**Task statement:**
Check each line below for the word "minor". How many have it? Answer with the number only.

Segment Start: Given data

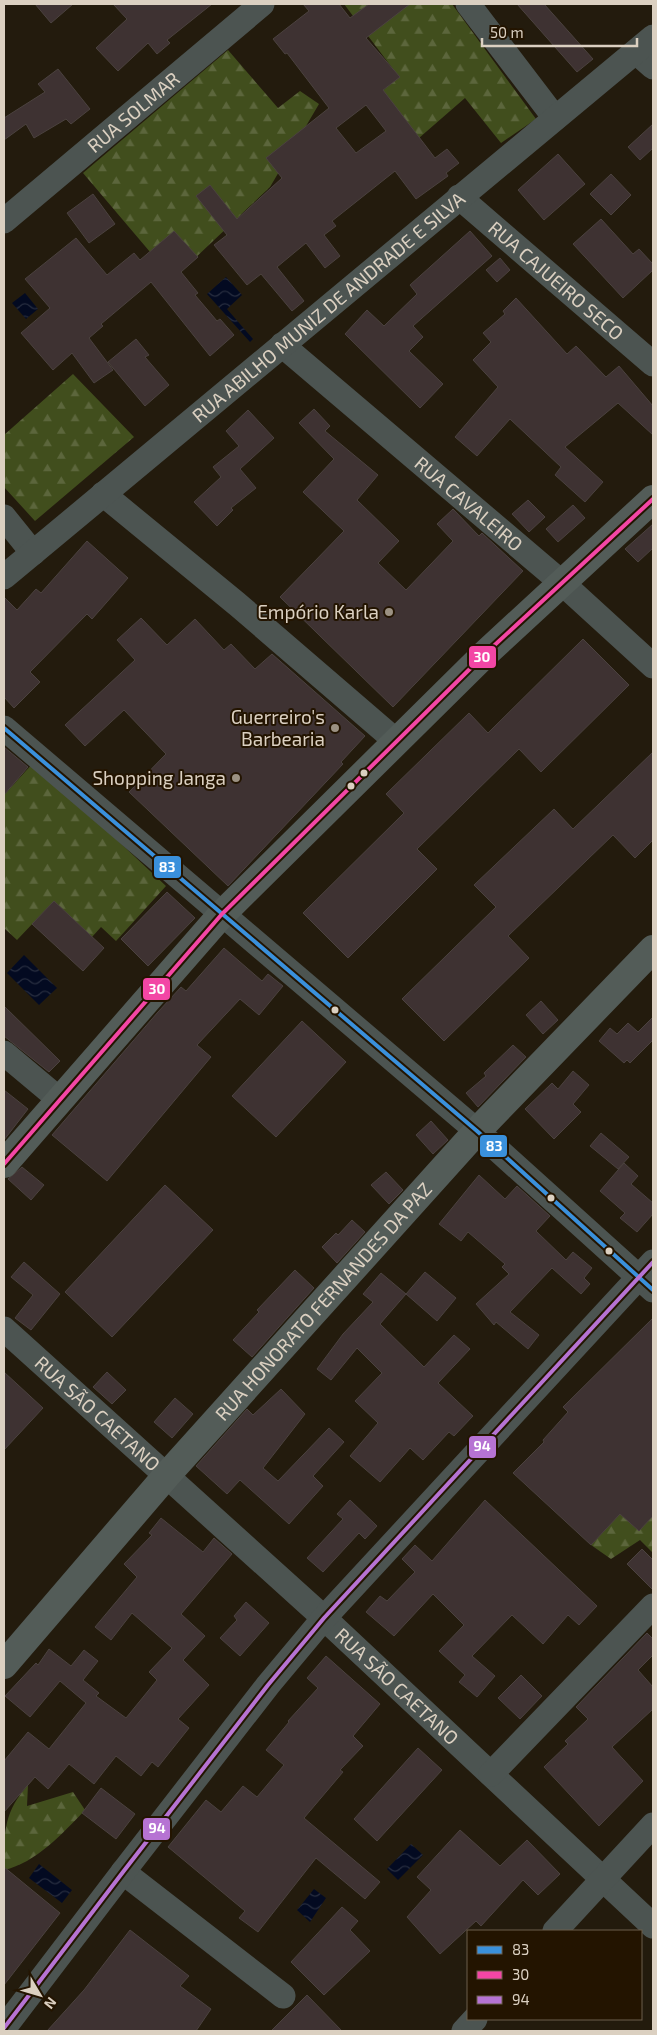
<svg xmlns="http://www.w3.org/2000/svg" width="657" height="2035" font-family="'Exo 2',sans-serif">
<style>
.forest{fill:url(#forest-firs)}
.water{fill:url(#water-waves)}
.building{fill:#3e3232;stroke:#4b423f;fill-rule:evenodd}
.lines{fill:none;stroke-linecap:round;stroke-linejoin:round}
.minor{stroke:#4c5451;stroke-width:25}
.major{stroke:#535c58;stroke-width:28}
.bus-1-casing{stroke:#231400;stroke-width:8}
.bus-2-casing{stroke:#231400;stroke-width:8}
.bus-3-casing{stroke:#231400;stroke-width:8}
.bus-1{stroke:#3a90db;stroke-width:4}
.bus-2{stroke:#f346a5;stroke-width:4}
.bus-3{stroke:#b673d3;stroke-width:4}
.poi-dot{fill:#9b9182;stroke:#231400;stroke-width:2}
.bus-dot{fill:#dbd0c1;stroke:#231400;stroke-width:2}
.labels{text-anchor:middle;stroke-width:4;stroke-linejoin:round;paint-order:stroke}
.street-label{font-size:19px;fill:#dbd0c1;stroke:#231400}
.poi-label{font-size:19px;fill:#dbd0c1;stroke:#231400;text-anchor:end}
.line-badge{stroke:#231400;stroke-width:2}
.badge-label{font-size:14px;text-anchor:middle;font-weight:bold;fill:#fff}
</style>
<defs>
<pattern id="forest-firs" width="22" height="20" patternUnits="userSpaceOnUse" patternTransform="scale(1.25)"><rect width="22" height="20" fill="#414e1d"/><path d="M5 1l3.5 6h-7zM16 11l3.5 6h-7z" fill="#5c663c"/></pattern>
<pattern id="water-waves" width="16" height="10" patternUnits="userSpaceOnUse" patternTransform="scale(1.25)"><rect width="16" height="10" fill="#030a21"/><path d="M0 5q4-4 8 0t8 0" fill="none" stroke="#272d3f"/></pattern>
</defs>
<rect width="100%" height="100%" fill="#231b0d"/>
<path class="forest" d="M344 4H452L536 119 501 143 465 98 419 138 381 92 399 77Z
M228 50 278 108 300 91 319 104 270 187 173 279 83 173Z
M73 374 134 437 35 521 4 487V435Z
M34 762 166 886 116 941 101 927 92 937 54 901 17 940 4 928V795Z
M639 1474 653 1486V1553L640 1540 611 1559 591 1545 615 1519 604 1509Z
M28 1785 27 1806 73 1792 85 1810C63 1833 36 1863 4 1870 4 1834 3 1813 28 1785Z"/>
<path class="water" d="M226 277 242 295 227 309 253 339 250 342 207 294Z
M25 293 38 309 26 319 12 303Z
M24 955 57 988 39 1005 7 973Z
M411 1844 423 1855 398 1880 387 1869Z
M39 1864 72 1890 62 1903 29 1878Z
M314 1889 326 1898 310 1922 297 1910Z"/>
<path class="building" d="M35 4H73L51 23Z
M113 4H212L167 40 170 43 157 54 148 43 118 71 96 48 127 19Z
M303 4H339L350 18 369 4H410L366 38 400 77 383 90 435 158 447 149 459 163 446 173 448 176 416 199 395 171 332 221 336 226 324 235 340 256 325 268 306 243 277 267 304 301 292 311 261 274 247 285 214 245 227 235 196 196 210 185 237 219 282 178 266 158 329 108 287 53 285 54 273 39 309 11ZM366 105 386 131 356 153 336 128Z
M517 4H544L593 59 577 72Z
M58 69 90 109 71 124 66 119 34 138 26 124 4 140V118L45 92 38 84Z
M653 124V148L640 160 628 147Z
M558 154 585 184 544 220 518 190Z
M611 174 631 195 611 215 590 194Z
M93 194 115 224 89 243 67 213Z
M601 219 633 254 639 249 653 264V270L623 298 573 244Z
M174 231 198 257 181 272 198 293 195 295 217 321 220 319 234 335 210 356 151 282 101 324 103 326 89 338 113 370 94 383 72 353 53 370 21 333 50 308 25 279 76 238 107 275 134 253 140 260Z
M470 231 492 256 413 326 423 337 409 351 443 384 420 408 345 334 367 310 384 326 417 294 410 285Z
M500 258 510 270 497 282 486 270Z
M516 298 567 354 576 346 606 377 619 366 653 406V435L618 403 565 447 603 482 585 502 555 475 561 467 510 419 477 456 455 437 498 387 473 360 491 342 483 333 505 314 503 311Z
M136 339 149 355 145 357 169 385 145 406 108 362Z
M314 409 330 426 325 431 378 475 357 500 399 541 378 563 406 590 453 541 437 524 453 509 479 536 482 533 523 571 393 707 280 597 344 531 303 492 334 459 299 423Z
M248 410 274 438 240 469 256 488 231 508 233 510 217 526 194 502 221 477 213 467 239 446 226 431Z
M528 500 545 517 529 532 512 514Z
M573 505 585 518 558 542 546 529Z
M653 524V548L638 562 625 549Z
M87 541 128 578 92 619 87 614 30 672 40 682 14 708 4 697V597L17 610 36 589 41 593Z
M141 618 167 645 195 619 224 650 231 644 255 669 272 654 365 736 341 762 343 764 228 886 129 792 166 754 124 710 85 746 65 725 135 660 117 640Z
M583 639 629 685 541 772 519 749 417 849 437 869 348 958 303 913 404 813 386 794 469 713 488 733Z
M4 747 28 767 4 795Z
M653 752V840L635 858 613 835 508 936 529 958 444 1041 402 999 496 907 474 885 554 809 573 829Z
M167 892 195 918 148 966 121 939Z
M54 901 104 948 83 971 32 924Z
M224 948 262 981 268 974 283 986 259 1015 240 999 197 1045 211 1057 107 1181 52 1135 158 1012 181 987 186 991Z
M541 1001 558 1020 543 1034 526 1015Z
M4 1006 60 1061 49 1072 4 1036Z
M653 1017V1040L630 1063 627 1060 624 1063 599 1041 610 1028 617 1034 628 1023 638 1032Z
M302 1021 346 1062 276 1137 232 1096Z
M513 1045 526 1057 478 1107 466 1093 486 1076 484 1073Z
M573 1071 589 1085 573 1104 581 1112 554 1139 525 1109 552 1083 558 1089Z
M4 1090 28 1109 4 1140Z
M431 1121 448 1140 433 1154 416 1135Z
M601 1133 629 1157 618 1169 590 1146Z
M624 1163 638 1176 631 1184 653 1203V1214L637 1232 620 1218 625 1213 600 1191Z
M22 1167 44 1185 31 1200 8 1179Z
M386 1172 403 1190 389 1204 371 1185Z
M479 1175 505 1199 517 1186 550 1216 536 1231 566 1260 573 1252 592 1268 584 1278 590 1284 581 1294 552 1268 510 1312 539 1335 528 1349 496 1322 494 1325 476 1304 509 1274 502 1267 505 1264 468 1232 461 1241 439 1224Z
M165 1185 213 1230 112 1337 65 1292Z
M352 1220 365 1232 337 1263 322 1247 336 1233 338 1235Z
M24 1262 60 1294 31 1330 15 1318 33 1295 11 1277Z
M295 1270 314 1288 252 1357 233 1340 259 1312 257 1310Z
M425 1272 456 1298 437 1321 406 1294Z
M381 1273 406 1294 380 1324 424 1367 454 1335 470 1349 438 1383 473 1416 454 1436 449 1432 423 1460 410 1448 380 1482 350 1456 378 1423 355 1401 382 1373 357 1348 331 1380 317 1369 343 1334 373 1302 363 1294Z
M653 1318V1516L639 1531 620 1514 591 1545 513 1473 544 1442 543 1440 568 1412 563 1407Z
M4 1372 43 1408 4 1450Z
M107 1372 126 1390 112 1404 93 1387Z
M281 1389 305 1414 263 1468 278 1481 329 1428 344 1442 313 1476 323 1486 289 1524 240 1480 227 1494 196 1466 247 1409 253 1415Z
M175 1398 193 1414 172 1438 154 1422Z
M350 1500 377 1526 365 1539 359 1533 323 1572 307 1558 343 1519 337 1514Z
M485 1500 597 1606 579 1625 568 1615 543 1644 512 1615 472 1656 495 1676 477 1697 459 1682 465 1675 439 1651 464 1625 433 1594 394 1636 366 1612 380 1596 387 1601 415 1572 402 1559 415 1545 432 1561Z
M161 1518 203 1552 214 1538 232 1554 181 1614 205 1636 183 1660 209 1685 178 1719 189 1728 158 1767 152 1762 141 1776 116 1756 94 1784 69 1764 48 1789 35 1777 4 1812V1761L28 1732 49 1749 86 1703 60 1681 30 1717 5 1696 36 1663 38 1665 49 1649 71 1666 84 1650 98 1661 83 1680 99 1693 96 1696 126 1718 157 1680 149 1672 172 1648 132 1613 111 1640 95 1627 137 1577 124 1564 152 1535 149 1533Z
M642 1549 653 1560V1590L627 1564Z
M246 1602 269 1623 240 1656 220 1638 237 1620 234 1616Z
M647 1633 653 1639V1655L638 1670 653 1687V1709L612 1747 643 1781 599 1826 544 1767 568 1744 565 1741 588 1719 576 1707Z
M326 1656 380 1704 353 1736 363 1746 340 1770 343 1772 304 1818 380 1882 365 1899 316 1858 258 1932 239 1918 245 1911 168 1847 206 1800 221 1812 243 1786 257 1797 284 1765 266 1750 289 1722 288 1721 318 1688 307 1678Z
M521 1675 542 1696 520 1719 498 1698Z
M418 1748 442 1770 377 1841 354 1819Z
M101 1788 135 1814 116 1839 82 1813Z
M460 1830 500 1866 527 1840 560 1874 538 1895 523 1880 481 1926 476 1921 440 1954 407 1917 431 1890 417 1877Z
M4 1867 60 1913 4 1985Z
M342 1907 358 1921 350 1930 370 1951 324 1995 291 1962Z
M130 1930 189 1976 180 1986 211 2009 196 2031H47L84 1990Z
M307 1995 342 2031H271Z"/>
<g class="lines">
<g class="minor">
<path d="M468 4 555 118"/>
<path d="M636 52 653 67"/>
<path id="s1" d="M459 197 653 364"/>
<path id="s2" d="M4 221 262 4"/>
<path id="s3" d="M282 345 561 582 653 666"/>
<path d="M103 494 237 604 396 741"/>
<path d="M4 517 33 553"/>
<path id="s4" d="M4 577 653 37"/>
<path d="M4 728 477 1131 653 1290"/>
<path d="M4 1053 60 1100"/>
<path id="s5" d="M4 1329 324 1618 653 1926"/>
<path d="M491 1774 653 1606"/>
<path d="M123 1872 283 1996"/>
<path d="M555 1931 653 1825"/>
<path d="M4 2028 123 1872 268 1685 324 1618 653 1262"/>
<path d="M464 2031 475 2019"/>
</g>
<g class="major">
<path d="M4 1164 222 914 486 653 653 499"/>
<path id="s6" d="M4 1665 167 1475 477 1131 653 949"/>
</g>
<defs>
<path id="bus-1" d="M4 728 477 1131 653 1290"/>
<path id="bus-2" d="M4 1164 222 914 486 653 653 499"/>
<path id="bus-3" d="M4 2028 123 1872 268 1685 324 1618 653 1262"/>
</defs>
<use href="#bus-1" class="bus-1-casing"/>
<use href="#bus-2" class="bus-2-casing"/>
<use href="#bus-3" class="bus-3-casing"/>
<use href="#bus-1" class="bus-1"/>
<use href="#bus-2" class="bus-2"/>
<use href="#bus-3" class="bus-3"/>
</g>
<g class="poi-dot">
<circle cx="389" cy="612" r="5"/>
<circle cx="335" cy="728" r="5"/>
<circle cx="236" cy="778" r="5"/>
</g>
<g class="bus-dot">
<circle cx="364" cy="773" r="4.5"/>
<circle cx="351" cy="786" r="4.5"/>
<circle cx="335" cy="1010" r="4.5"/>
<circle cx="551" cy="1198" r="4.5"/>
<circle cx="609" cy="1251" r="4.5"/>
</g>
<g class="labels">
<g class="street-label">
<text dy="7" stroke="none"><textPath href="#s2" startOffset="169">RUA SOLMAR</textPath></text>
<text dy="7" stroke="none"><textPath href="#s1" startOffset="128">RUA CAJUEIRO SECO</textPath></text>
<text dy="7" stroke="none"><textPath href="#s4" startOffset="422">RUA ABILHO MUNIZ DE ANDRADE E SILVA</textPath></text>
<text dy="7" stroke="none"><textPath href="#s3" startOffset="245">RUA CAVALEIRO</textPath></text>
<text dy="7" stroke="none"><textPath href="#s6" startOffset="484">RUA HONORATO FERNANDES DA PAZ</textPath></text>
<text dy="7" stroke="none"><textPath href="#s5" startOffset="126">RUA SÃO CAETANO</textPath></text>
<text dy="7" stroke="none"><textPath href="#s5" startOffset="531">RUA SÃO CAETANO</textPath></text>
</g>
<g class="poi-label">
<text x="379" y="619">Empório Karla</text>
<text x="325" y="724">Guerreiro's<tspan x="325" dy="22">Barbearia</tspan></text>
<text x="226" y="785">Shopping Janga</text>
</g>
</g>
<g class="line-badge">
<rect x="468" y="645" width="29" height="24" rx="5" fill="#f346a5"/>
<rect x="153" y="855" width="29" height="24" rx="5" fill="#3a90db"/>
<rect x="142" y="977" width="29" height="24" rx="5" fill="#f346a5"/>
<rect x="479" y="1134" width="29" height="24" rx="5" fill="#3a90db"/>
<rect x="468" y="1435" width="29" height="24" rx="5" fill="#b673d3"/>
<rect x="142" y="1817" width="29" height="24" rx="5" fill="#b673d3"/>
</g>
<g class="badge-label">
<text x="482" y="662">30</text>
<text x="167" y="872">83</text>
<text x="157" y="994">30</text>
<text x="494" y="1151">83</text>
<text x="482" y="1451">94</text>
<text x="157" y="1833">94</text>
</g>
<rect width="657" height="2035" fill="none" stroke="#dbd0c1" stroke-width="10"/>
<rect x="467" y="1930" width="175" height="90" fill="#231400" stroke="#6d5f4d"/>
<rect x="477" y="1946" width="25" height="8" fill="#3a90db" stroke="#6d5f4d"/>
<text x="512" y="1955" font-size="15" fill="#dbd0c1">83</text>
<rect x="477" y="1971" width="25" height="8" fill="#f346a5" stroke="#6d5f4d"/>
<text x="512" y="1980" font-size="15" fill="#dbd0c1">30</text>
<rect x="477" y="1996" width="25" height="8" fill="#b673d3" stroke="#6d5f4d"/>
<text x="512" y="2005" font-size="15" fill="#dbd0c1">94</text>
<g transform="translate(40 1995) rotate(128)" stroke="#231400" stroke-width="4" paint-order="stroke">
<path d="M0-4L9 19L0 12L-9 19Z" fill="#dbd0c1"/>
<text y="-8" font-size="14" font-weight="bold" text-anchor="middle" fill="#dbd0c1">N</text>
</g>
<path d="M482 38v8h155v-8" fill="none" stroke="#dbd0c1" stroke-width="2.5"/>
<text x="490" y="38" font-size="15" fill="#dbd0c1" stroke="#231400" stroke-width="4" paint-order="stroke">50 m</text>
</svg>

Segment End: Given data

**Your solution:**
2